An Excerpt from Jim Conrad's
NATURALIST NEWSLETTER
January
19, 2007
issued
from Sierra Gorda Biosphere Reserve Headquarters in Jalpan, Querétaro, MÉXICO
In 1996 I made a birding trip through Mexico from Juárez on the northern border with the US, across sand-dune deserts, up volcanoes, through the mountains, all the way through Chiapas near the Guatemalan border, and that story, with some of my own bird drawings, is online at http://www.backyardnature.net/mexbirds/index.htm.
About a month ago a fellow wrote to me because he'd read my chapter about crossing Oaxaca's Sierra Mazateca and passing through the town of Huautla de Jiménez. That's where a special kind of sage grows, he told me, a real pretty one, Salvia divinorum, and he had greenhouses and wanted to grow it. Would I please go back to Huautla, collect some seeds and send them to him, and he'd pay me real well.
It'd been hard getting to Huautla and the people there hadn't struck me as very welcoming. In fact, very unlike nearly every other Mexican village I've been in, I got the distinct impression that Huautla's folks wanted me out of town fast. Drugs, I assumed. I did leave and I told the fellow with the greenhouses that I didn't want to go back for any sage.
The man became so persistent about the project that I did some Googling. Turns out that Salvia divinorum is big business now in the hallucinogenic trade, and is known as Sally-D on the streets. Salvia divinorum traditionally was used ceremonially by the Mazatec people. Apparently it no longer grows in the wild as a self-reproducing species. It's found only in a few Mazatec gardens, and some seeds or sprouts might be worth quite a bit. In some US states it's illegal.

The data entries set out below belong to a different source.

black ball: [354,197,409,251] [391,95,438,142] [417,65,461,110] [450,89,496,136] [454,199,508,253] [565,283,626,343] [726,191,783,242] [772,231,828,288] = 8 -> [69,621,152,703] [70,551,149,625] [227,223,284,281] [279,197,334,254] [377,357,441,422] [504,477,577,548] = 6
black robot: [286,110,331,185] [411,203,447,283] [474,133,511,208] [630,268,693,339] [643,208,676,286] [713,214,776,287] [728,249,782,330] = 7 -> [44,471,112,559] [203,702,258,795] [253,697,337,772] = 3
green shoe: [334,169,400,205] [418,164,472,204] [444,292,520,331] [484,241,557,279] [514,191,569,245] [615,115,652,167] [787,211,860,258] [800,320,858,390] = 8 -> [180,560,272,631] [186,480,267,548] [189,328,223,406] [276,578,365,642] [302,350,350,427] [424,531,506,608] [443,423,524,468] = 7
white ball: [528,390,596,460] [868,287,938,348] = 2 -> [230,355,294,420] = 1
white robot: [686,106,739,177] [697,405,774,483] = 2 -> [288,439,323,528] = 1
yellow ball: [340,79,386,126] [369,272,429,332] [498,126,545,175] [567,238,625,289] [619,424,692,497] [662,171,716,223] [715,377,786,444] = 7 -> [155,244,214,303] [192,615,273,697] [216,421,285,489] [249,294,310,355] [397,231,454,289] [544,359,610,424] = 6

It sort of rubs me the wrong way that, after being out of economic circulation for so long, when a money-making offer finally comes my way it's inviting me to get into the drug business. I'm against drugs -- most legal ones and all "mind-expanding ones."
The thing I have against mind-altering drugs is that they distort the whole beauty/spirituality scene. The user feels as if he or she is having deep insights even though there's no new information developed. Users feel artful without having mastered any art. I've been around enough tripping people who thought they were participating in something profound to know that they weren't being profound at all -- were, in fact, indulging in the grossest mediocrity. They were just reacting to sensations inside their own heads and those sensations distorted reality while making the users feel good about themselves.

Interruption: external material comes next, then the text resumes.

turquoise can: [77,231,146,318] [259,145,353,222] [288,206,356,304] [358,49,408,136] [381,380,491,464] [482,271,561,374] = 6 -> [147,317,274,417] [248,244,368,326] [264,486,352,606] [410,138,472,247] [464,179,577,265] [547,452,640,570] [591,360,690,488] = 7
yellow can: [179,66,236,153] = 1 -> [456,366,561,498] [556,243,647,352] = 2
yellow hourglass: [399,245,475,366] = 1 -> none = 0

How does this line of discussion relate to the war to save Life on Earth? It's relevant because it's hard enough to get a fix on reality even when your head is clear. When drugs are added to the mix it becomes even much harder, maybe impossible. And to fight this war to protect Life on Earth, we need to have clear minds, know what the problems are, and be smart enough to come up with solutions.

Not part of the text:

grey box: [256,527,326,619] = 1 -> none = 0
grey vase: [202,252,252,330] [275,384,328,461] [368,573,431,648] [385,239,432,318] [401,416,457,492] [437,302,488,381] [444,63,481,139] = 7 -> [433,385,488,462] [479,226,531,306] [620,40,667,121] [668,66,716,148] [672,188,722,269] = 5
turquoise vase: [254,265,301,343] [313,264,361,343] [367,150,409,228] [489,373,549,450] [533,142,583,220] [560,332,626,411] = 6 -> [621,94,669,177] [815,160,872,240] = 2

Also, I regard it as an affront to the Universal Creative Force when someone thinks they need drugs to feel in awe of something or just to feel good, instead of merely looking around and seeing the grandness of Nature right before them.
Aren't the stars enough to blow the mind, or grass in the lawn? Isn't the stuff of subatomic physics mind-stretching enough? Isn't the fact that there are trees, rocks, music, love, and evolution enough to keep us agog, inspired and reverential before the Universal Creative Force for a lifetime?
That guy wanting me to sneak some Sally-D seeds to him just didn't know who I am, and how hard I've worked to get my head so that I can see things relatively clearly.
No way Sally-D is going to screw up this life.